Je suis nommé doyen en n’ayant que sept ans d’ancienneté comme enseignant à l’université, rentré de France en 1990. Deux ans plus tard, j’étais assistant en 1992 et en 1997, je suis nommé doyen, après cinq ans seulement comme chargé de cours. Il fallait relever un grand défi, mon destin étant quelque peu mis en jeu. Beaucoup ne croyaient pas en moi. Surtout qu’on m’a pris au milieu d’un aréopage des anciens professeurs. Il fallait être à la hauteur de la tâche ; mes collaborateurs que j’ai trouvés et moi-même nous sommes mis au travail. Heureusement, les fruits ont commencé à porter. Ngaoundéré a commencé à se révéler comme étant l’une des meilleures facultés de droit au Cameroun.

Quelles stratégies avez-vous mises en place pour avoir ces bons résultats ?
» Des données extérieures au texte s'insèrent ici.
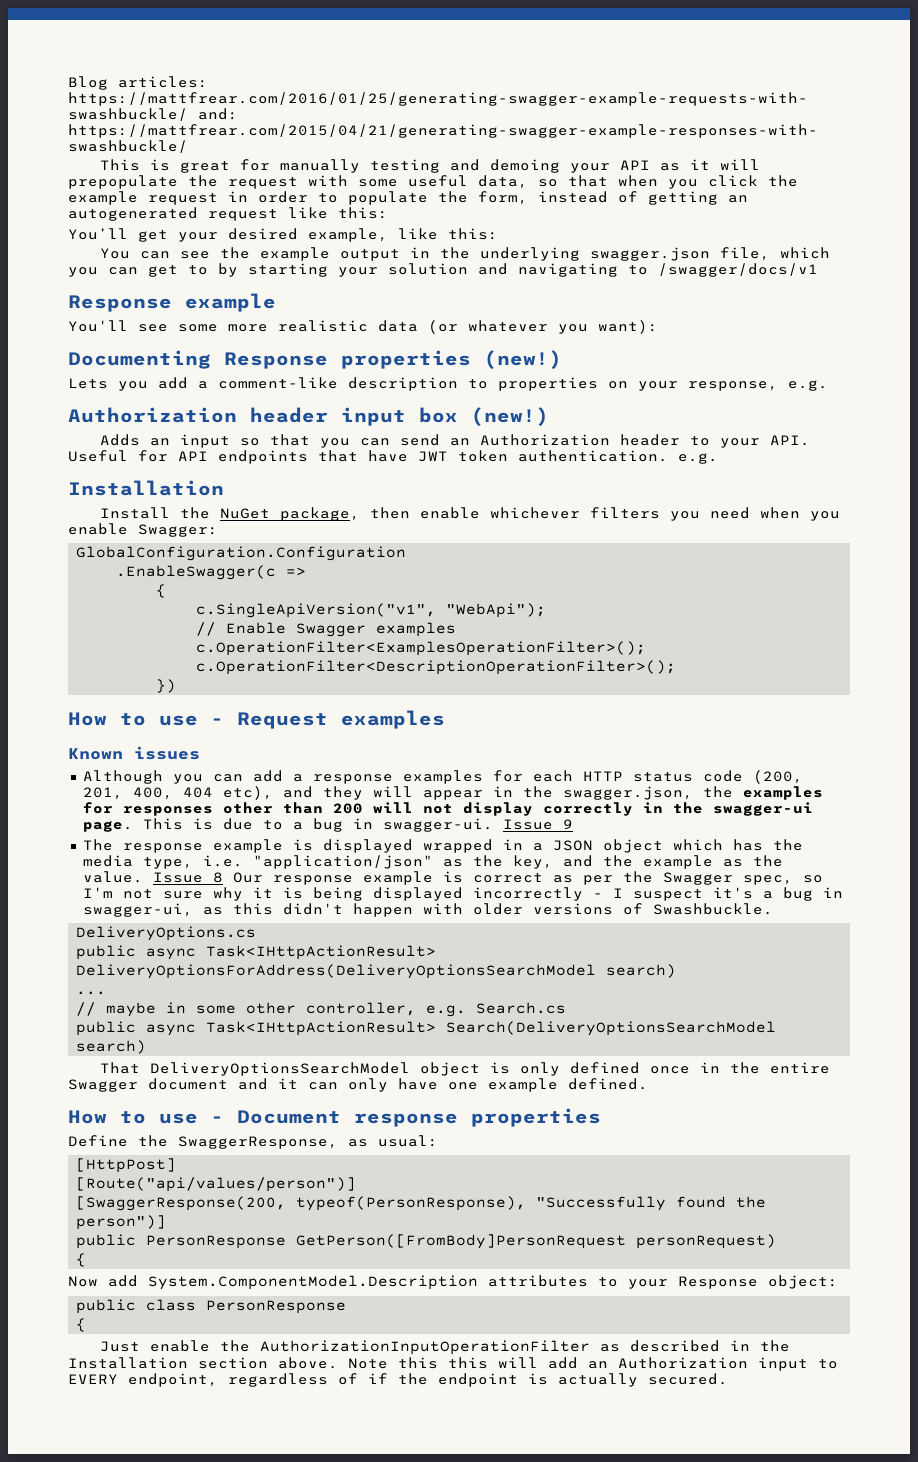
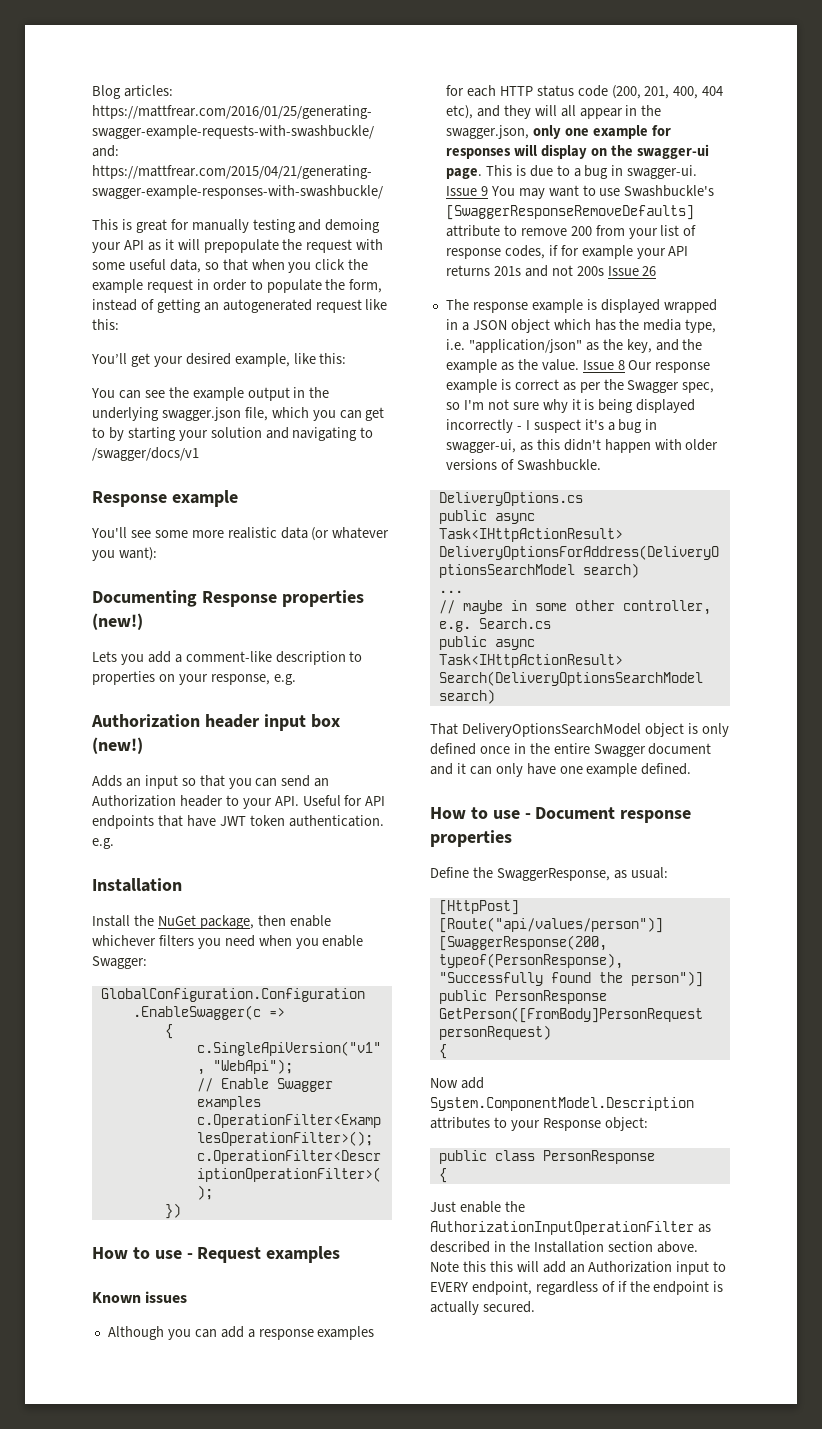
(413, 791) none -> [560,105,576,117] all
[702,786,823,800] [82,802,663,816] the examples for responses other than 200 will not display correctly in -> [532,125,671,139] [445,144,607,159] only one example for responses will display on
(573, 824) none -> [490,185,715,199] [445,205,694,220] [445,225,697,239] [445,245,689,259] [445,265,657,277] You may want to use Swashbuckle's [SwaggerResponseRemoveDefaults] attribute to remove 200 from your list of response codes, if for example your API returns 201s and not 200s Issue 26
Ce n’était pas facile que ceci s’impose. Les étudiants de l’université de Ngaoundéré avaient les meilleurs résultats dans les concours administratifs. Mais ceci ne suffisait pas. J’ai entendu d’aucuns dire que nous n’avions aucun mérite parce que l’Enam, l’école de police, etc., ce sont des nordistes. Je leur répondais d’abord que tous les nordistes ne sont pas seulement de la faculté de droit de Ngaoundéré, mais qu’ils sont aussi à Yaoundé, Douala, Dschang. D’autres ont voulu faire croire que l’accès est facile aux nordistes à ces concours. Mais je leur demandais de regarder le parcours à l’intérieur et à la sortie. C’est là qu’on s’est rendu compte qu’effectivement, il se passait des choses à Ngaoundéré. D’ailleurs, certains collègues ont commencé à envoyer leurs enfants à Ngaoundéré. Notre secret, c’était la jeunesse, de point de vue. Yaoundé, c’était l’arbre qui cache la forêt. Ici, vous aviez tous les grands noms, tous les grands professeurs. Mais, ce que les gens ne savent pas, c’est que ces gens n’enseignaient plus. A peine, faisaient-ils une introduction qu’ils disparaissaient. L’effectif pléthorique faisait en sorte qu’il n’y avait pas de travaux dirigés.

Pour vous, la solution à ce problème était laquelle ?

Selon moi, dans notre domaine, autant on peut avoir beaucoup de connaissances, autant il faut savoir les restituer. Et la restitution s’apprend dans les séances de travaux dirigés. Et on avait mis un point d’honneur à Ngaoundéré, pour que les travaux dirigés soient très bien faits.